### Short problem
Write out word for word the stretch of the Livery Company text from "A thing without" through "facets of society.".

### Text shown
-- begin --

What exactly is a Livery Company?

The tragic terrorist attack of Friday 29th November 2019 that took place within and outside Fishmongers’ Hall at the northern end of London Bridge threw a spotlight on that building and the organisation that owns it, but also more widely on these curious City of London institutions called Livery Companies.

The events that took place in the hall and then spilled out onto the pavement caused a peak in interest on social media about the Fishmongers’ Hall, not least because of the heroism of the staff as reported by the Company's Clerk (Commodore Toby Williamson) on the BBC News. Social Media was alive with questions about whether the Fishmongers' Hall was a pub, a fishmonger's shop, perhaps even a fish and chip shop... it is none of those things.

This blog seeks to explain what a Livery Company is (in the UK) for those who may wish to learn more. Reduced the simplest description a Livery Company is an occupational guild formed by Royal Charter, but that hardly helps explain what they are, so read on...


Coats of Arms of the City of London's 110 Livery Companies, and two Companies without Livery

A thing without comparison

The first challenge one faces when explaining a Livery Company is that of its unique nature. No two Livery Companies are identical and none of them are directly comparable with others social, political or cultural constructs – yet they exhibit aspects of all three of these facets of society. 

The entirely understandable desire to compare the Livery Companies with some other institution that is more readily understood results in all sorts claims that bare no relationship to the reality of the Livery Companies. More on that further on...

The second challenge is that of the rule of exceptions. The only rule that applies uniformly to all Livery Companies; ancient or modern; large or small; wealthy or not is the rule of exceptions. Every Livery Company is distinct from the next, and they prize their independence. It is possible to be a very active and engaged member of one Livery Company and oblivious to the goings on in the others. Livery Companies cannot be lumped together as if they are part of a greater whole, they are all distinct and separate, but they do share common features.


There’s no Livery without history


While the City’s 110 Livery Companies remain relevant in the 21st century, it’s impossible to place them in the present without a brief look to their past. Nobody would invent a Livery Company from scratch today, and their evolution over centuries has endowed them with a variety of roles. 


The earliest Livery Companies probably started as religious guilds with an occupationally aligned membership. Early medieval London had over 140 churches, several monastic intuitions and the cathedral of St Paul. Since the various trades and crafts tended to gather in particular areas of the City, the merchants and craftsmen lived close by and probably prayed together.

-- end --

### Records provided

-- begin --

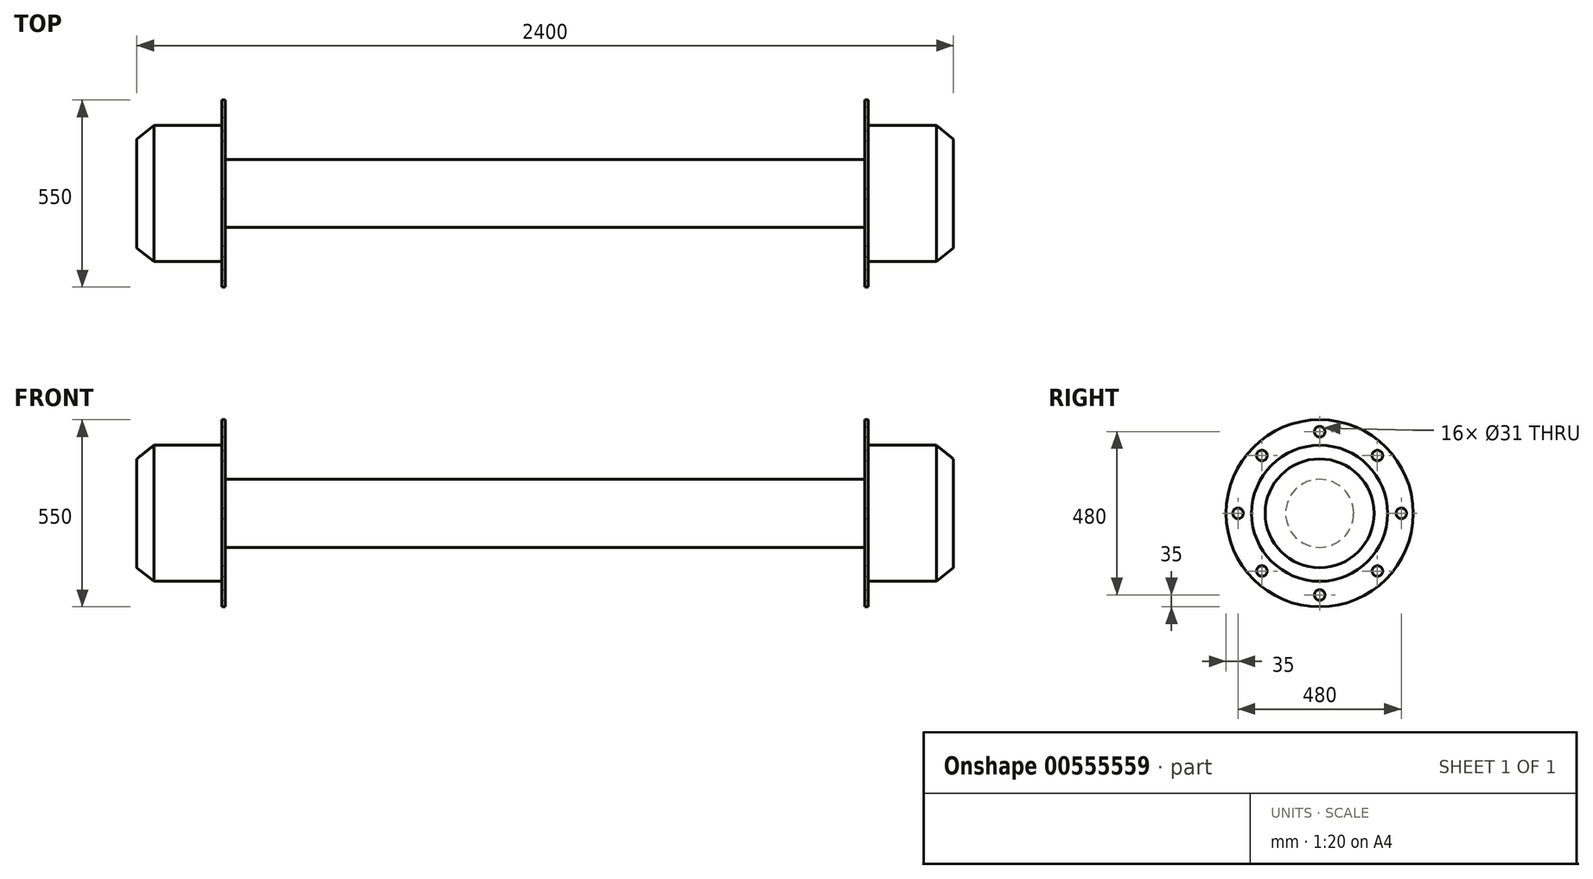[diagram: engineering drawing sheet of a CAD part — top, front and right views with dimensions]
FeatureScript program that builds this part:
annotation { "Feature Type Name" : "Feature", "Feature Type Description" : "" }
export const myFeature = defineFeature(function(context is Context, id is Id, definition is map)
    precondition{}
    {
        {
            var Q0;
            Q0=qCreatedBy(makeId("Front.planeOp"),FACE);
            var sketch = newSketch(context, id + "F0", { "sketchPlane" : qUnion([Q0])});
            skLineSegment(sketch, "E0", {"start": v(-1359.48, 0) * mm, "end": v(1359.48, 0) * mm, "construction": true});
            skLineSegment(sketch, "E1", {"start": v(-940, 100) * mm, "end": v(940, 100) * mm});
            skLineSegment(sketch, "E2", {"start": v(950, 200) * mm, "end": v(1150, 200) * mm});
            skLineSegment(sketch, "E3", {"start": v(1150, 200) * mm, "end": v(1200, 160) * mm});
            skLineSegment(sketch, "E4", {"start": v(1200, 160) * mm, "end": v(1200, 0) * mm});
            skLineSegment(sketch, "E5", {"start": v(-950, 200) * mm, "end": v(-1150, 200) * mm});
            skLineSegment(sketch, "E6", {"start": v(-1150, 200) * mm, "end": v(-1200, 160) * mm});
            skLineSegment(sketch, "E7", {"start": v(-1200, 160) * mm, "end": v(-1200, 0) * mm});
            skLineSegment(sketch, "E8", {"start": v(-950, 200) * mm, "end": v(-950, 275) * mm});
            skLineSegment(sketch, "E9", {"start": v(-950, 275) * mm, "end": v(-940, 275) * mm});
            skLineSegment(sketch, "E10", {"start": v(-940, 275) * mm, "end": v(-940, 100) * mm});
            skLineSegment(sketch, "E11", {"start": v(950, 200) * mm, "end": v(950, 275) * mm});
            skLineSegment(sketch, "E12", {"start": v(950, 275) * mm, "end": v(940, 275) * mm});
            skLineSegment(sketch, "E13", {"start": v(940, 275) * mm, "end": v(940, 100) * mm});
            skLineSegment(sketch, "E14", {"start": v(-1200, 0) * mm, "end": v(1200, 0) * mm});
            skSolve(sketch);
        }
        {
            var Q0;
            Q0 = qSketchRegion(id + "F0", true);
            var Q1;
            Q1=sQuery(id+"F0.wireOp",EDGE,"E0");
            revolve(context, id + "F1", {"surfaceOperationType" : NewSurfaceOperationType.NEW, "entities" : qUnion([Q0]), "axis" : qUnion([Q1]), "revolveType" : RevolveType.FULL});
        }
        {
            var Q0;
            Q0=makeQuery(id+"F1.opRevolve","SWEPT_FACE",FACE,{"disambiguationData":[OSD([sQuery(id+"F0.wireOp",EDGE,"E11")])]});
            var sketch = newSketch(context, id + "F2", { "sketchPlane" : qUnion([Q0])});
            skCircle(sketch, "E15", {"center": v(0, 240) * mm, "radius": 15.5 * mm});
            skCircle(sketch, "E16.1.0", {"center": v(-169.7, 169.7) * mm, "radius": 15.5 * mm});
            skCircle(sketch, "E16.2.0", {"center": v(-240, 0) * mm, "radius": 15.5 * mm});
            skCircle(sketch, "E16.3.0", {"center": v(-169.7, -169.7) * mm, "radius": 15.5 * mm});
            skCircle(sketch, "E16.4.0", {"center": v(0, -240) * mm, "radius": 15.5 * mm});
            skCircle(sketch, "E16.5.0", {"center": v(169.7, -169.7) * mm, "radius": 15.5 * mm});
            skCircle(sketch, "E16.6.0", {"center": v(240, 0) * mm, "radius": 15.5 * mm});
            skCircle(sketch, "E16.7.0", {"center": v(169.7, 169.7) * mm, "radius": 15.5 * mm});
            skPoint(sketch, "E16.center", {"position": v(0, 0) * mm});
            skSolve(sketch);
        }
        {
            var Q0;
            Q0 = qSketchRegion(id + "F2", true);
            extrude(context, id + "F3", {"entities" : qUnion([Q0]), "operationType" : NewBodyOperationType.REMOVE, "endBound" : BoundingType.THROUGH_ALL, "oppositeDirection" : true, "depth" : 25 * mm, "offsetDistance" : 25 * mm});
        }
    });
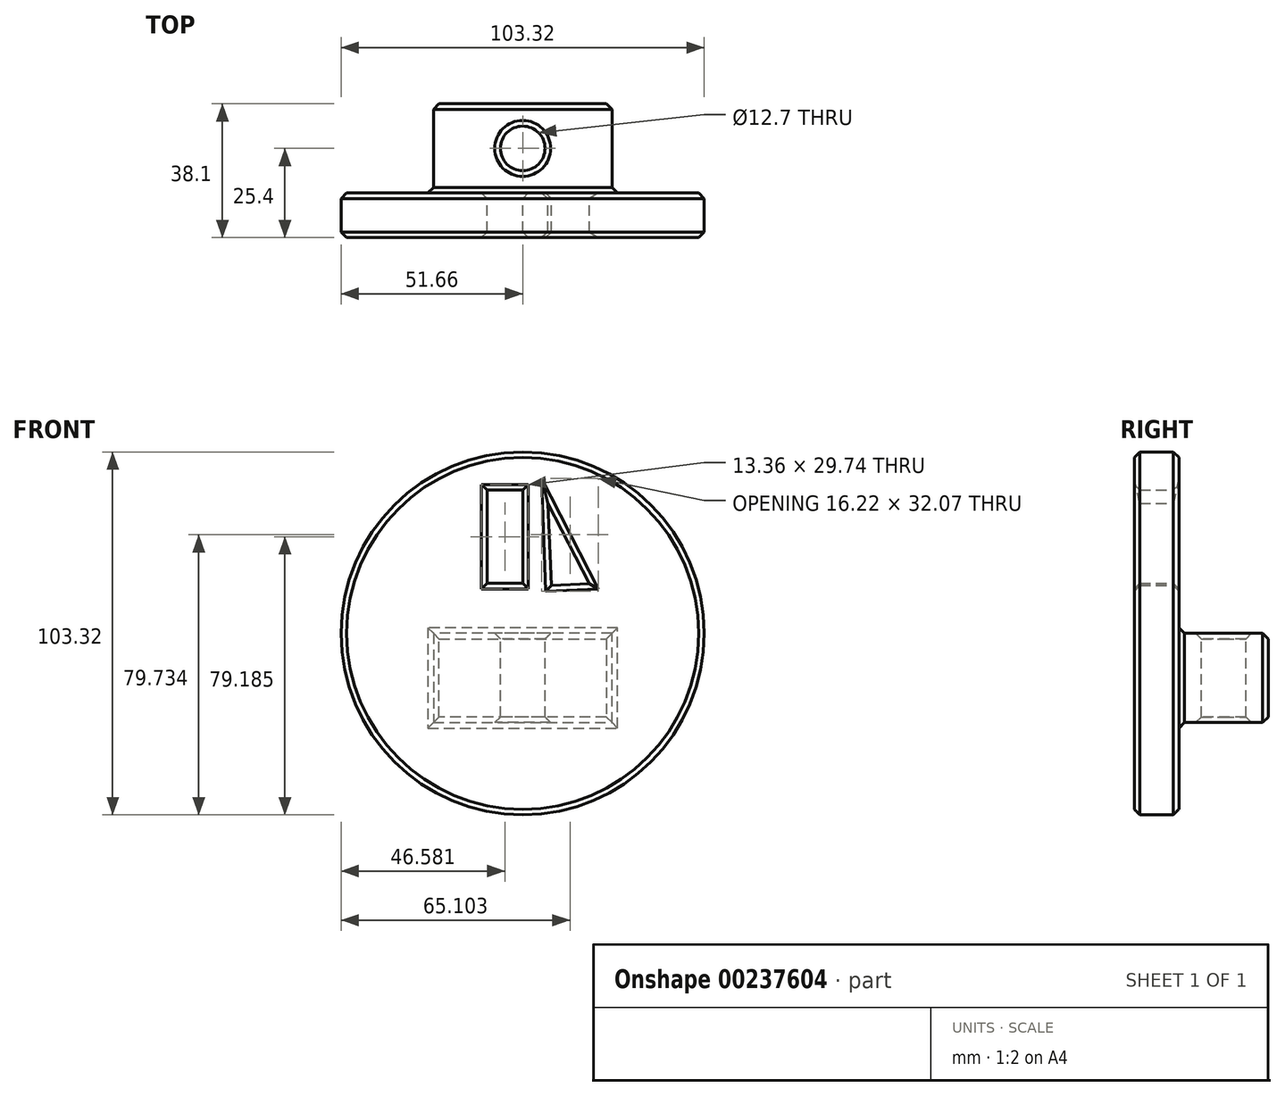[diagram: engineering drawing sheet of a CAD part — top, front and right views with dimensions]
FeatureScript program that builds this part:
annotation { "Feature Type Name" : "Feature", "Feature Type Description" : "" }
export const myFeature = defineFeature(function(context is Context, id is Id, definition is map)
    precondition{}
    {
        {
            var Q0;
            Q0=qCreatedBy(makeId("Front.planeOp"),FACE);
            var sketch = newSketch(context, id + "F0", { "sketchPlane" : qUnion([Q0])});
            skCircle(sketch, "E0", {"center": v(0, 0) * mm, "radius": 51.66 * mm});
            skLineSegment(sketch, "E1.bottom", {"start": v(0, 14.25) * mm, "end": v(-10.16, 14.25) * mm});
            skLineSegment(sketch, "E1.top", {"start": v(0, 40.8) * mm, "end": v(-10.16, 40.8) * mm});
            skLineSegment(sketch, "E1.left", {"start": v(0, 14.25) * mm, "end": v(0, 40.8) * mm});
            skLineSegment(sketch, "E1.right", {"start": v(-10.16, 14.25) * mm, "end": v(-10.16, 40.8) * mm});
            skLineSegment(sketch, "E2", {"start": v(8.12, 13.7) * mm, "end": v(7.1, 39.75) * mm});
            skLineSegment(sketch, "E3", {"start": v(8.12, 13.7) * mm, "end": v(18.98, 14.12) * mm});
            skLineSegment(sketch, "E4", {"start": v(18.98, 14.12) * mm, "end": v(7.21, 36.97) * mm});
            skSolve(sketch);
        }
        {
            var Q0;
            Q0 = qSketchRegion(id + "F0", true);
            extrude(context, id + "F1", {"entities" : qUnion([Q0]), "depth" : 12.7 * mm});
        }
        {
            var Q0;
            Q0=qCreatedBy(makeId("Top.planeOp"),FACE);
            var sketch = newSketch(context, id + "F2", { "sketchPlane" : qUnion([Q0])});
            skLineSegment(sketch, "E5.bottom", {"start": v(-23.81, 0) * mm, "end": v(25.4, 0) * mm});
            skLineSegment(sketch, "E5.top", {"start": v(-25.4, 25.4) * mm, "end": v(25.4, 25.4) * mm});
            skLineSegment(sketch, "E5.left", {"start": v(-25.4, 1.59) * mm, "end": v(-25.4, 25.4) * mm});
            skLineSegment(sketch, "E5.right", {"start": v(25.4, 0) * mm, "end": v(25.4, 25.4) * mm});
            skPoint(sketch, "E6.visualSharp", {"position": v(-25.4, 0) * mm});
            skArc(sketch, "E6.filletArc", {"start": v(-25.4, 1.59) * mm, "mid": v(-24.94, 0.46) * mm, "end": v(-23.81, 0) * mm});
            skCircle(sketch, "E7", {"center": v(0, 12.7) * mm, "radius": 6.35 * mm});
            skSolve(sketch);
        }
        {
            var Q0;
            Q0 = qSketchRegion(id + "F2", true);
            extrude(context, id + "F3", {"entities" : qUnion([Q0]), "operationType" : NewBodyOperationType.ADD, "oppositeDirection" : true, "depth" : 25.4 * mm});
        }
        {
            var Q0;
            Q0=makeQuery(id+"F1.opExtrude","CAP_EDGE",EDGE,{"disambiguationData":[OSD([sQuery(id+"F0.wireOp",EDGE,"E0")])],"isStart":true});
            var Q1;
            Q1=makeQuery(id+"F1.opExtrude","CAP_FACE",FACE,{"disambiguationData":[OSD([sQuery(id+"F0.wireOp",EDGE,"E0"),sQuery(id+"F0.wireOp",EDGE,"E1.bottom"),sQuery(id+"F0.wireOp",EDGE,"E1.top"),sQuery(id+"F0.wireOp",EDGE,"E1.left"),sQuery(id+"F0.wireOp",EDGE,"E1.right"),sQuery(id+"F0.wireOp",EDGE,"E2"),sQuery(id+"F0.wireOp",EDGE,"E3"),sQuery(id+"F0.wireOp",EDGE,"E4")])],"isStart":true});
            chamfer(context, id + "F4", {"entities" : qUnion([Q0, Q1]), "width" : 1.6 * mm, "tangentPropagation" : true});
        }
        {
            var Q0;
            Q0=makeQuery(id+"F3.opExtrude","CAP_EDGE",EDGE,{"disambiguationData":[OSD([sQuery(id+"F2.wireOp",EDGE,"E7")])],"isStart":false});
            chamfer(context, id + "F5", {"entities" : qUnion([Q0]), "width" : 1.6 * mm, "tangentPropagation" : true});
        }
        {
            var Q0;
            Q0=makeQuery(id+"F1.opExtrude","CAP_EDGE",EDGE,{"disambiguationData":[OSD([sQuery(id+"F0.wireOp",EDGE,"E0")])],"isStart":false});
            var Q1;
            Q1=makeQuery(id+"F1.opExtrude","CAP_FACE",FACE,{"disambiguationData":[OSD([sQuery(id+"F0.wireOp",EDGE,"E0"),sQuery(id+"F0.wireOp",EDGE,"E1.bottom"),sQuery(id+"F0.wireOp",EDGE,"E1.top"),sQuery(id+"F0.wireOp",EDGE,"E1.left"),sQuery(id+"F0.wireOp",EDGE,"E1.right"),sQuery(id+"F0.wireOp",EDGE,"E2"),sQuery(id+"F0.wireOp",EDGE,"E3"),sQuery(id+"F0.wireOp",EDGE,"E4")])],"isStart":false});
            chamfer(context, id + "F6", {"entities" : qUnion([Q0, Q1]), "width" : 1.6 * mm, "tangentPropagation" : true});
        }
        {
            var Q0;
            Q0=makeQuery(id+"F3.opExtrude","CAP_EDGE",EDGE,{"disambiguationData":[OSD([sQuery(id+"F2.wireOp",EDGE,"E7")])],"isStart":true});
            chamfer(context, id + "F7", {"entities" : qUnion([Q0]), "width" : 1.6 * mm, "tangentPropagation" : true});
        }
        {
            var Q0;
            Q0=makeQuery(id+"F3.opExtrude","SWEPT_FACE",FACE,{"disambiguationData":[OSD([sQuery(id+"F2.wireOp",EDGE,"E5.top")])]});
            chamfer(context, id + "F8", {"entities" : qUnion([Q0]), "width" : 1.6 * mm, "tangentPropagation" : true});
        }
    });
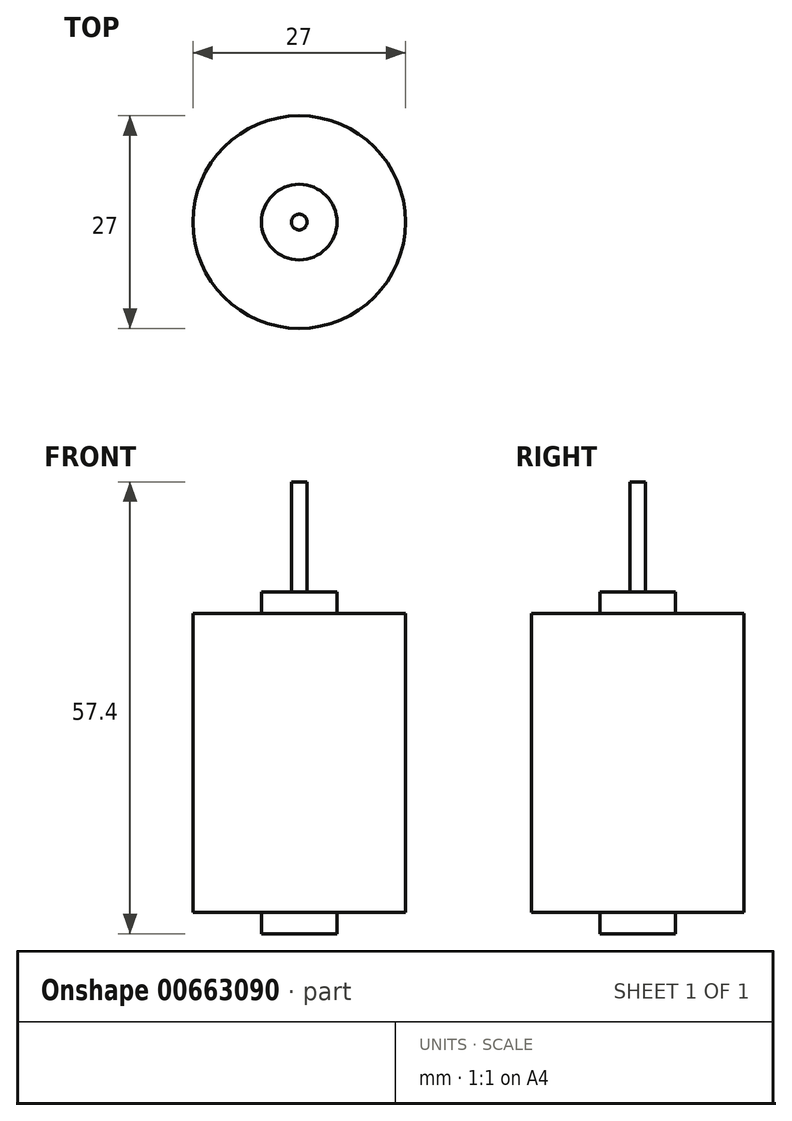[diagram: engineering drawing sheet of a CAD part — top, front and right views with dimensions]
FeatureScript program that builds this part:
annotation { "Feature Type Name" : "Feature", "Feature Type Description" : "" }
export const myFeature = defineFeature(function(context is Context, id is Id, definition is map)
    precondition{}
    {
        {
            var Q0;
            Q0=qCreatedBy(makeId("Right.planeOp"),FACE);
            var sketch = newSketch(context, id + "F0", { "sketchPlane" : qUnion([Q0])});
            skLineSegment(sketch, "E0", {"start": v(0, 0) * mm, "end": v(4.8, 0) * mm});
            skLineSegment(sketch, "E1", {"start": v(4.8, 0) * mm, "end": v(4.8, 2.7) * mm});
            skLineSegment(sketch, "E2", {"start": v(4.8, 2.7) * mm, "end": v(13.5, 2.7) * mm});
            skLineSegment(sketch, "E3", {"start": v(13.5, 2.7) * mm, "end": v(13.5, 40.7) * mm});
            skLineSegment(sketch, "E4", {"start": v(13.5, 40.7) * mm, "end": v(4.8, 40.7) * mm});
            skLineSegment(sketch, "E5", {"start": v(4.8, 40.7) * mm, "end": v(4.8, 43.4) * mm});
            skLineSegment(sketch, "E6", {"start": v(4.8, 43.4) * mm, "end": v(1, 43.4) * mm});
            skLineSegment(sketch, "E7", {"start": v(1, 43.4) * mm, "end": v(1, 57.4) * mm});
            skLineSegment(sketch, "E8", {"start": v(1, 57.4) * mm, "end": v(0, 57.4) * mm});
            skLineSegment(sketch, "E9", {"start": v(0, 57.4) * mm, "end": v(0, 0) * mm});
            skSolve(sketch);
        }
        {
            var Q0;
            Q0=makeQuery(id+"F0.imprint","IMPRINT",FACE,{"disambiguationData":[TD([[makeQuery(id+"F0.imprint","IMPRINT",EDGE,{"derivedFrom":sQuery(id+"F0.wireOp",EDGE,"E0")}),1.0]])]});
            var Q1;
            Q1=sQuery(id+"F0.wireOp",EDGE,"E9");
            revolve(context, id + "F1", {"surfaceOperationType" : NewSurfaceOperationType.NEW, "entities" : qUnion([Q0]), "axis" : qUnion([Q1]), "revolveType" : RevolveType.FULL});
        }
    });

-- end --

### Task response
A thing without comparison

The first challenge one faces when explaining a Livery Company is that of its unique nature. No two Livery Companies are identical and none of them are directly comparable with others social, political or cultural constructs – yet they exhibit aspects of all three of these facets of society.